2.1 Grundlagen der Softwareentwicklung


2.1.1 Programmieren im Großen

Computer werden eingesetzt, um Menschen zu helfen, bestimmte Probleme effizienter als sie selbst oder überhaupt erst lösen zu können. Damit der Computer diese Aufgabe erfüllen kann, müssen ihm Anleitungen zum Lösen der Probleme gegeben werden. Solche Arbeitsanleitungen werden als Programme, komplexe Programme auch als Softwaresysteme bezeichnet. Die Menge aller Programme auf einem Computer zusammen mit begleitenden Dokumenten, die für ihre Anwendung notwendig oder hilfreich sind, wird unter dem Begriff Software zusammengefaßt. Dabei wird unterschieden zwischen System- und Anwendungssoftware. Zur Systemsoftware zählen die Programme, die für den korrekten Betrieb eines Computers erforderlich sind (Betriebssystem), sowie Programme, die allgemeine Dienstleistungen erbringen wie Editoren oder Kommunikationssoftware. Anwendungssoftware dient zur Lösung spezieller Anwendungsprobleme, etwa aus der Betriebswirtschaft oder der Medizin, und greift dabei in der Regel zur Erfüllung der eigenen Aufgaben auf die Systemsoftware zurück.

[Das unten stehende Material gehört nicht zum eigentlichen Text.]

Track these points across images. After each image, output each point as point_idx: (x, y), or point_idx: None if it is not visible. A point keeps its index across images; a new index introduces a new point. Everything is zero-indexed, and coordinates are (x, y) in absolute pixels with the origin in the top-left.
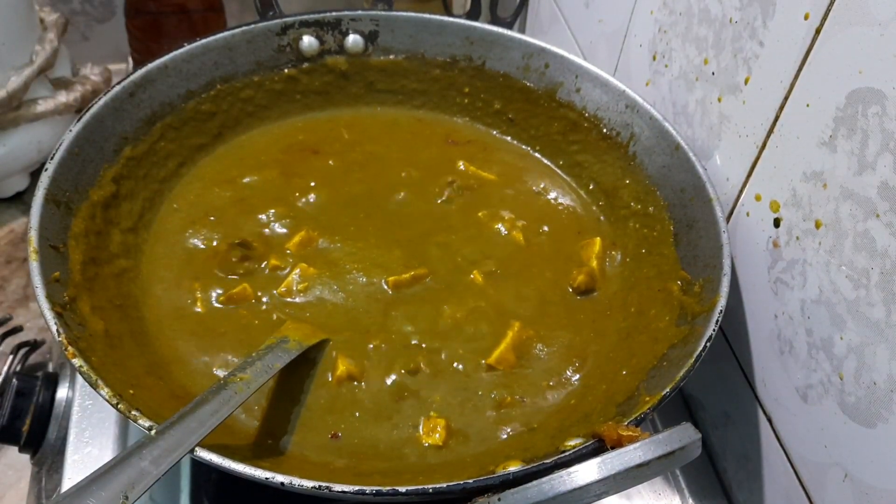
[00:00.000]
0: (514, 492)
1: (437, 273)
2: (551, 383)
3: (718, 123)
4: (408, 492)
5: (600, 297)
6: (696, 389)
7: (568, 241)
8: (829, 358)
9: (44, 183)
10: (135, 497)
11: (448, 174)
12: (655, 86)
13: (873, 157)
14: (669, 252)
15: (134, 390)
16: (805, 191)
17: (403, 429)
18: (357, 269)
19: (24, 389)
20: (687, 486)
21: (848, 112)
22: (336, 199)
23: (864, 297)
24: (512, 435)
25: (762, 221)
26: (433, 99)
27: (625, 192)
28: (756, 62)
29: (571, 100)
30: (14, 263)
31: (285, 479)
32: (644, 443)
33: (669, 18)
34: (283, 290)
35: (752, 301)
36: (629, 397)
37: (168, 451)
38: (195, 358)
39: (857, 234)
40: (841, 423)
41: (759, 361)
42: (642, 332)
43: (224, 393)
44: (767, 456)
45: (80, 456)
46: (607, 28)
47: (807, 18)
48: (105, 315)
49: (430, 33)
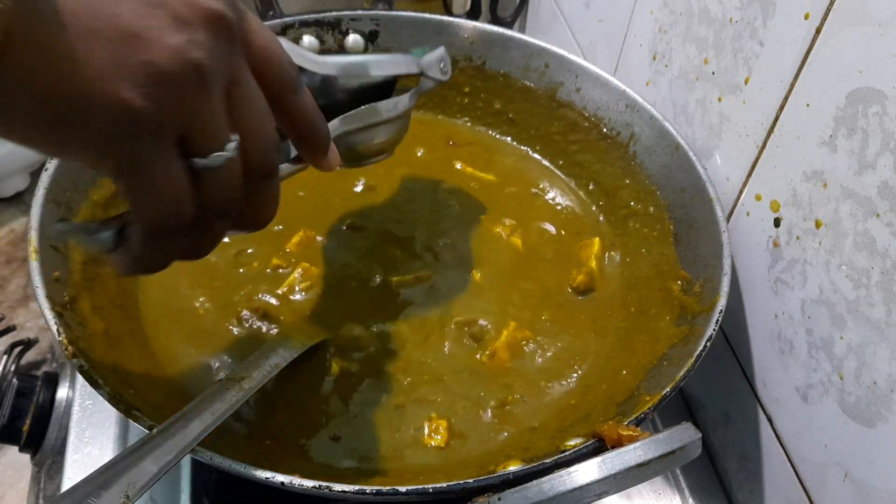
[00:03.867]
0: (514, 491)
1: (437, 273)
2: (551, 383)
3: (718, 123)
4: (408, 492)
5: (600, 297)
6: (696, 389)
7: (567, 242)
8: (830, 357)
9: (44, 183)
10: (135, 497)
11: (448, 175)
12: (655, 86)
13: (873, 157)
14: (669, 252)
15: (134, 390)
16: (805, 190)
17: (405, 430)
18: (359, 269)
19: (24, 389)
20: (687, 485)
21: (848, 112)
22: (335, 199)
23: (864, 296)
24: (512, 435)
25: (762, 221)
26: (433, 99)
27: (625, 192)
28: (756, 62)
29: (571, 100)
30: (14, 263)
31: (285, 479)
32: (644, 442)
33: (669, 18)
34: (286, 289)
35: (753, 301)
36: (629, 397)
37: (168, 450)
38: (195, 358)
39: (857, 234)
40: (841, 422)
41: (759, 361)
42: (642, 331)
43: (225, 392)
44: (767, 456)
45: (80, 456)
46: (607, 28)
47: (807, 18)
48: (105, 315)
49: (430, 33)
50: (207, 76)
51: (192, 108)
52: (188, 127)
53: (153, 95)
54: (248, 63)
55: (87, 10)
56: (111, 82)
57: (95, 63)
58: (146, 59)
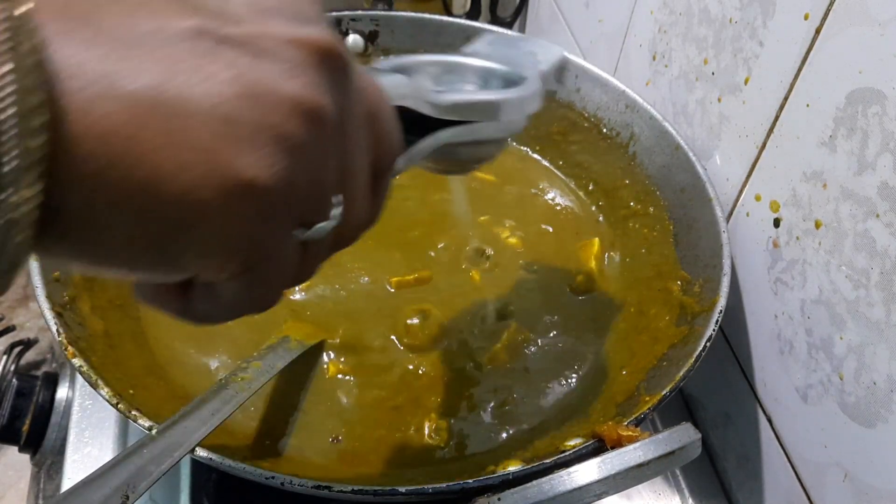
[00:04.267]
0: (514, 492)
1: (437, 274)
2: (551, 383)
3: (718, 123)
4: (408, 492)
5: (600, 297)
6: (696, 389)
7: (567, 242)
8: (829, 358)
9: None
10: (135, 497)
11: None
12: (655, 86)
13: (873, 157)
14: (669, 252)
15: (134, 390)
16: (805, 191)
17: (405, 430)
18: (358, 269)
19: (24, 389)
20: (687, 486)
21: (848, 112)
22: None
23: (864, 297)
24: (512, 435)
25: (762, 221)
26: None
27: (625, 192)
28: (756, 62)
29: (571, 100)
30: None
31: (285, 479)
32: (644, 443)
33: (669, 18)
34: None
35: (752, 301)
36: (629, 397)
37: (168, 450)
38: (195, 358)
39: (856, 234)
40: (841, 423)
41: (759, 361)
42: (642, 332)
43: (225, 392)
44: (767, 456)
45: (80, 456)
46: (607, 28)
47: (807, 18)
48: (105, 315)
49: (430, 33)
50: (330, 128)
51: (317, 171)
52: (308, 197)
53: (279, 164)
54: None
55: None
56: (223, 158)
57: (194, 143)
58: (260, 119)
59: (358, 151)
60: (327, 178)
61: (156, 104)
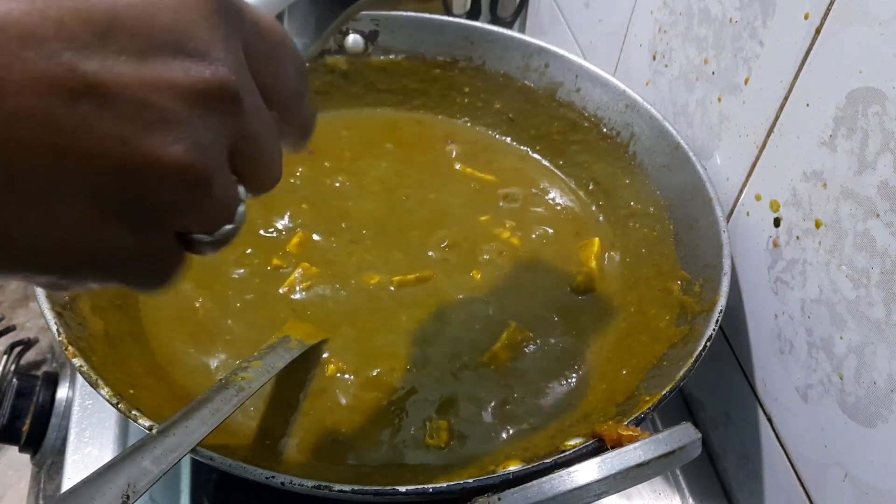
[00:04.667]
0: (514, 491)
1: (437, 274)
2: (551, 383)
3: (718, 123)
4: (408, 492)
5: (600, 297)
6: (696, 389)
7: (567, 242)
8: (829, 357)
9: None
10: (135, 497)
11: (448, 175)
12: (655, 86)
13: (873, 157)
14: (669, 252)
15: (134, 390)
16: (805, 190)
17: (405, 430)
18: (359, 269)
19: (24, 389)
20: (687, 486)
21: (848, 112)
22: (333, 201)
23: (864, 296)
24: (512, 435)
25: (762, 221)
26: (433, 99)
27: (625, 192)
28: (756, 62)
29: (571, 100)
30: None
31: (285, 479)
32: (644, 442)
33: (669, 18)
34: (286, 289)
35: (752, 301)
36: (629, 397)
37: (169, 450)
38: (195, 358)
39: (857, 234)
40: (841, 422)
41: (759, 361)
42: (642, 331)
43: (225, 392)
44: (767, 456)
45: (80, 456)
46: (607, 28)
47: (807, 18)
48: (105, 315)
49: (430, 33)
50: (207, 173)
51: (193, 207)
52: (191, 223)
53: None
54: (254, 80)
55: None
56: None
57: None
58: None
59: (256, 143)
60: (209, 205)
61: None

Probleme, die mit Hilfe von Software gelöst werden sollen, können unterschiedliche Komplexität aufweisen. Sie reichen vom einfachen Addieren von Zahlen oder dem Sortieren von Datenmengen über die Realisierung von Computerspielen oder der Datenverwaltung von Firmen hin zur komplexen Aufgabe der Steuerung von Raketen. Programme zur Lösung einfacher Probleme können meist binnen weniger Minuten bzw. Stunden von einzelnen geschrieben werden. Hingegen kann das Entwickeln von Programmen zur Lösung komplexer Probleme mehrere Monate oder sogar Jahre dauern und den Einsatz eines ganzen Teams von Experten unterschiedlicher Fachgebiete erforderlich machen.

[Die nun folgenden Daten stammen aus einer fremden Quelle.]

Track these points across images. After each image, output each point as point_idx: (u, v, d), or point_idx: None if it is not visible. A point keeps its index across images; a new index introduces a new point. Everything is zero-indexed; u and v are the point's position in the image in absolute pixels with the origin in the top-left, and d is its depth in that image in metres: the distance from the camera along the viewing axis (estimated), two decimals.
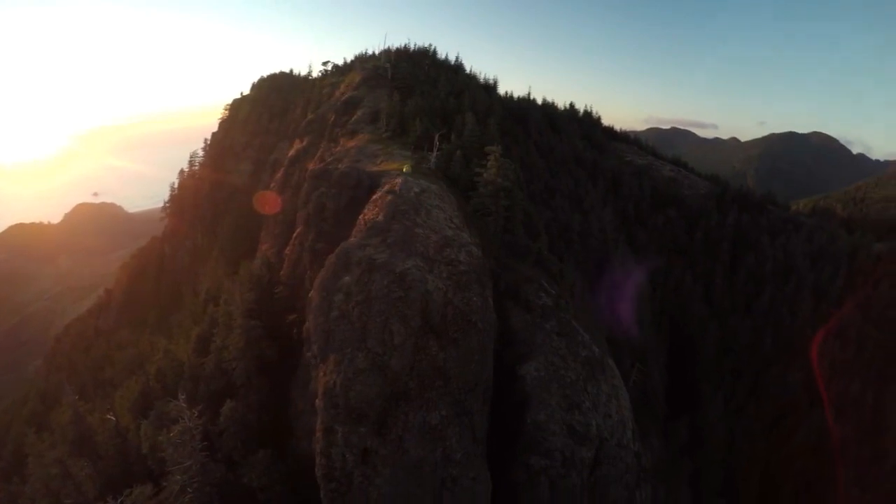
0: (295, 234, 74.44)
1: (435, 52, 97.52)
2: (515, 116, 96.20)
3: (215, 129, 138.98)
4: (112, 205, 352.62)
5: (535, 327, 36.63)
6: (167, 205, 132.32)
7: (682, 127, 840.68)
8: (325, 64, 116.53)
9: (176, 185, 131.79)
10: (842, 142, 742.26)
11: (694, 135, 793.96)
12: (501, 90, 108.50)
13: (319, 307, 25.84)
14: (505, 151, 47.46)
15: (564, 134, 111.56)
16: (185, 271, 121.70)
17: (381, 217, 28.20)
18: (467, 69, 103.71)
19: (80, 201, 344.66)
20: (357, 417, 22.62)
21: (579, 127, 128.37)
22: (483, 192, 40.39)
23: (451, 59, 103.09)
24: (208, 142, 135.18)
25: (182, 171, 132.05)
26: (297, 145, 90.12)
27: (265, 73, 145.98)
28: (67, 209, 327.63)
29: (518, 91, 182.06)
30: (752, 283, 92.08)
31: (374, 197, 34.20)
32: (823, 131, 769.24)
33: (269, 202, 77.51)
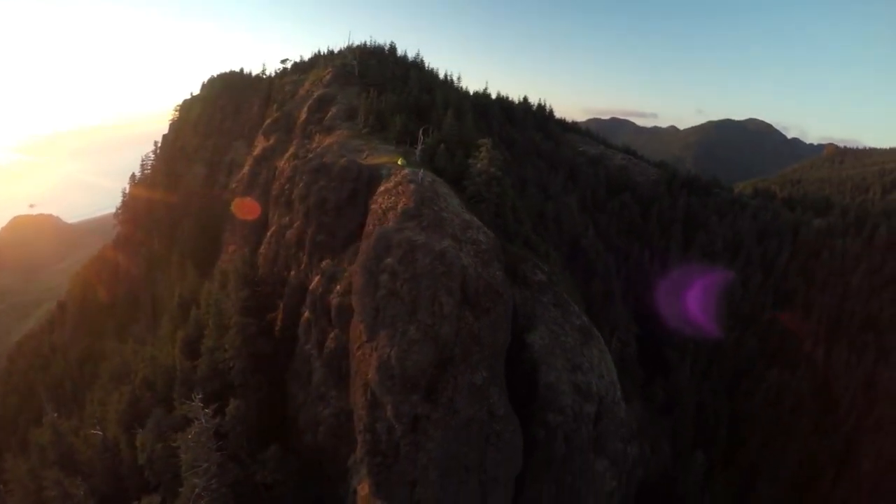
0: (270, 233, 74.62)
1: (395, 50, 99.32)
2: (477, 111, 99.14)
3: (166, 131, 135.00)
4: (50, 216, 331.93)
5: (534, 301, 39.59)
6: (119, 212, 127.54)
7: (621, 117, 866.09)
8: (283, 62, 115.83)
9: (127, 191, 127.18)
10: (777, 127, 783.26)
11: (633, 124, 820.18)
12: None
13: (364, 288, 27.50)
14: None
15: (521, 127, 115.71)
16: (143, 279, 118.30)
17: (411, 203, 30.11)
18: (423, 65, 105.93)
19: (16, 214, 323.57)
20: (410, 387, 24.57)
21: (534, 120, 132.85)
22: (478, 180, 42.93)
23: (409, 56, 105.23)
24: (159, 145, 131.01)
25: (133, 176, 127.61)
26: (263, 144, 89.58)
27: (215, 73, 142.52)
28: (2, 223, 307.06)
29: (470, 86, 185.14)
30: (705, 259, 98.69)
31: (385, 187, 36.00)
32: (759, 118, 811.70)
33: (247, 208, 77.09)
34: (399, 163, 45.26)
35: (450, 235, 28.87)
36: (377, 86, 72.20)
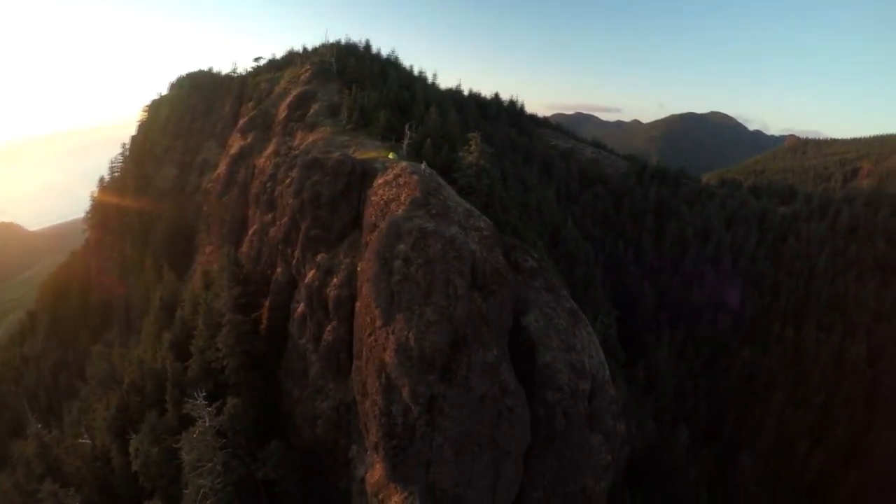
0: (252, 231, 74.37)
1: (370, 48, 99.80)
2: (454, 107, 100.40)
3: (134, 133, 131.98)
4: (10, 224, 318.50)
5: (526, 286, 41.06)
6: (88, 217, 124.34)
7: (585, 112, 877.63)
8: (256, 60, 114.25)
9: (96, 195, 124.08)
10: (739, 120, 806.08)
11: (597, 119, 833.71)
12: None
13: (379, 274, 28.33)
14: None
15: (496, 122, 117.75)
16: (116, 284, 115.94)
17: (418, 193, 31.07)
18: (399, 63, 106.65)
19: None
20: (427, 367, 25.62)
21: (508, 115, 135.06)
22: (468, 172, 44.22)
23: (383, 53, 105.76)
24: (127, 147, 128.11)
25: (102, 180, 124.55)
26: (240, 142, 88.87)
27: (183, 73, 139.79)
28: None
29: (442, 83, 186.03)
30: (676, 246, 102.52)
31: (384, 179, 36.83)
32: (721, 111, 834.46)
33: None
34: (390, 157, 46.12)
35: (456, 223, 30.07)
36: (357, 83, 72.68)
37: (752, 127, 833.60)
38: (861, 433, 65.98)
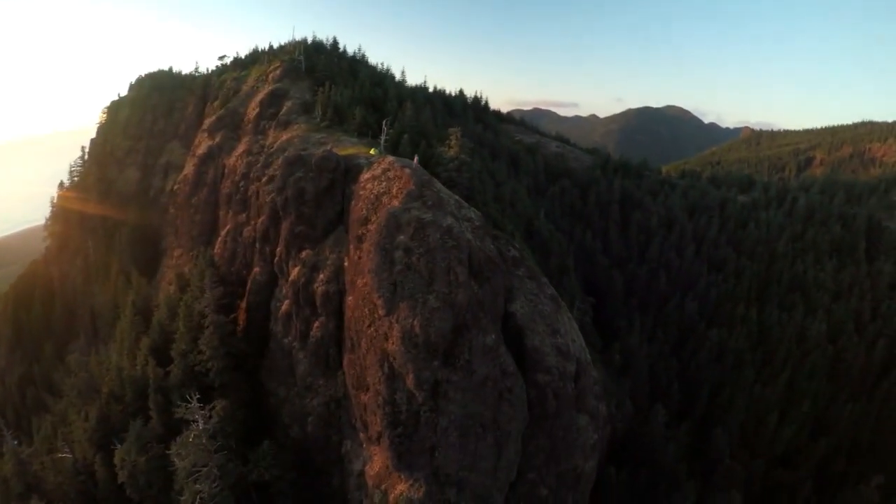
0: (225, 232, 73.41)
1: (338, 45, 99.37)
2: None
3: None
4: None
5: (511, 274, 42.34)
6: (49, 223, 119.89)
7: (543, 107, 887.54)
8: (221, 58, 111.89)
9: (56, 201, 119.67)
10: (695, 113, 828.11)
11: (555, 114, 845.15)
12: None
13: (380, 265, 28.85)
14: None
15: (462, 118, 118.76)
16: (80, 292, 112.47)
17: (412, 186, 31.61)
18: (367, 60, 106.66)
19: None
20: (432, 353, 26.37)
21: (473, 111, 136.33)
22: (450, 166, 45.05)
23: (349, 51, 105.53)
24: (87, 150, 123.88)
25: (62, 185, 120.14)
26: (208, 143, 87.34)
27: (143, 73, 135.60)
28: None
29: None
30: (642, 235, 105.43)
31: (372, 174, 37.24)
32: (677, 104, 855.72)
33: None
34: (372, 153, 46.49)
35: (450, 213, 30.82)
36: (328, 80, 72.51)
37: (707, 120, 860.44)
38: (826, 406, 70.03)
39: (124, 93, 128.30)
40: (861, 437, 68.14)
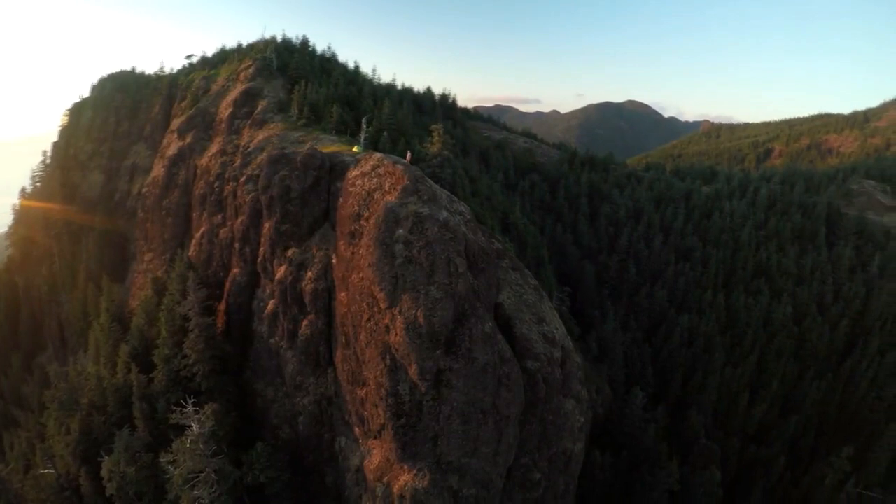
0: (199, 234, 72.34)
1: (308, 44, 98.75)
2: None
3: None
4: None
5: (496, 265, 43.53)
6: (11, 231, 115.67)
7: (504, 104, 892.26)
8: (188, 57, 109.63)
9: (18, 208, 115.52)
10: (655, 108, 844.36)
11: (517, 110, 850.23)
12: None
13: (381, 259, 29.41)
14: None
15: (432, 116, 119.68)
16: (46, 301, 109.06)
17: (407, 181, 32.17)
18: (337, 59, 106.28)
19: None
20: (435, 342, 27.18)
21: (442, 109, 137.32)
22: (433, 162, 45.83)
23: (318, 50, 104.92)
24: (49, 155, 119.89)
25: (24, 191, 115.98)
26: (178, 143, 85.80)
27: (105, 73, 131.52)
28: None
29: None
30: (611, 227, 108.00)
31: (361, 171, 37.56)
32: (637, 99, 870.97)
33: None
34: (355, 150, 46.84)
35: (444, 207, 31.61)
36: (303, 79, 72.23)
37: (667, 114, 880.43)
38: (794, 384, 73.69)
39: (87, 95, 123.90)
40: (828, 413, 71.91)
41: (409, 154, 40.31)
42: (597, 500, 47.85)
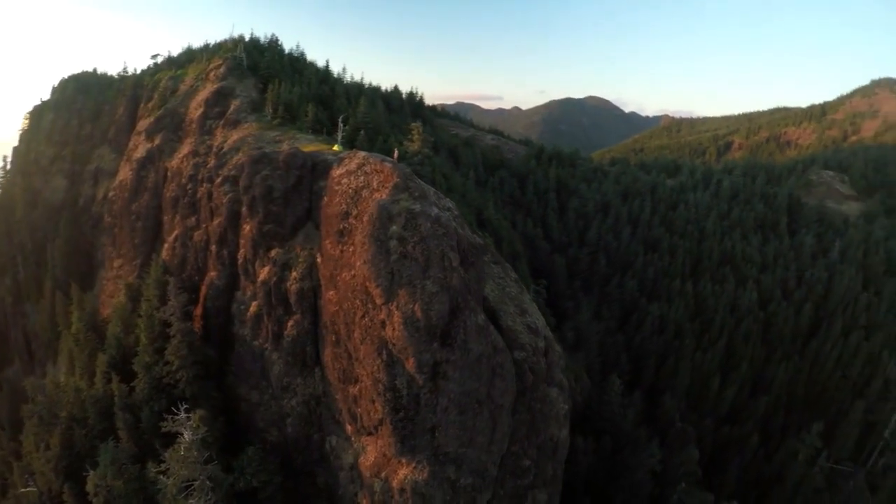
0: (173, 237, 70.94)
1: (277, 43, 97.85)
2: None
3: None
4: None
5: (482, 260, 44.44)
6: None
7: (466, 101, 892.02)
8: (154, 57, 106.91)
9: None
10: (615, 103, 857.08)
11: (479, 107, 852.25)
12: None
13: (377, 255, 30.06)
14: None
15: (401, 114, 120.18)
16: (10, 313, 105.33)
17: (397, 178, 32.68)
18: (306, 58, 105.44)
19: None
20: (432, 335, 28.01)
21: (410, 107, 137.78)
22: (414, 160, 46.44)
23: (286, 49, 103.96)
24: (8, 159, 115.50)
25: None
26: (146, 145, 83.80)
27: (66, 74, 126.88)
28: None
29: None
30: (580, 220, 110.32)
31: (346, 169, 37.78)
32: (598, 95, 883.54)
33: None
34: (336, 149, 47.00)
35: (434, 203, 32.33)
36: (275, 78, 71.68)
37: (627, 109, 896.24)
38: (762, 366, 77.22)
39: (48, 97, 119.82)
40: (796, 392, 75.55)
41: (395, 152, 40.87)
42: (582, 484, 49.38)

Der Komplexität der Probleme entsprechend werden unterschiedliche Verfahren zur Entwicklung der Programme eingesetzt. Das Erstellen von Programmen geringerer Komplexität wird auch als Programmieren im Kleinen bezeichnet. Zentrale Aufgabe hierbei ist der Entwurf eines Lösungsalgorithmus. Das Problem wird sukzessive in Teilprobleme zerlegt, und die dazu jeweils gefundenen Teillösungen werden schließlich zur Gesamtlösung zusammengesetzt. Bausteine des Programmierens im Kleinen sind Prozeduren. Man spricht daher auch von prozeduraler Zerlegung.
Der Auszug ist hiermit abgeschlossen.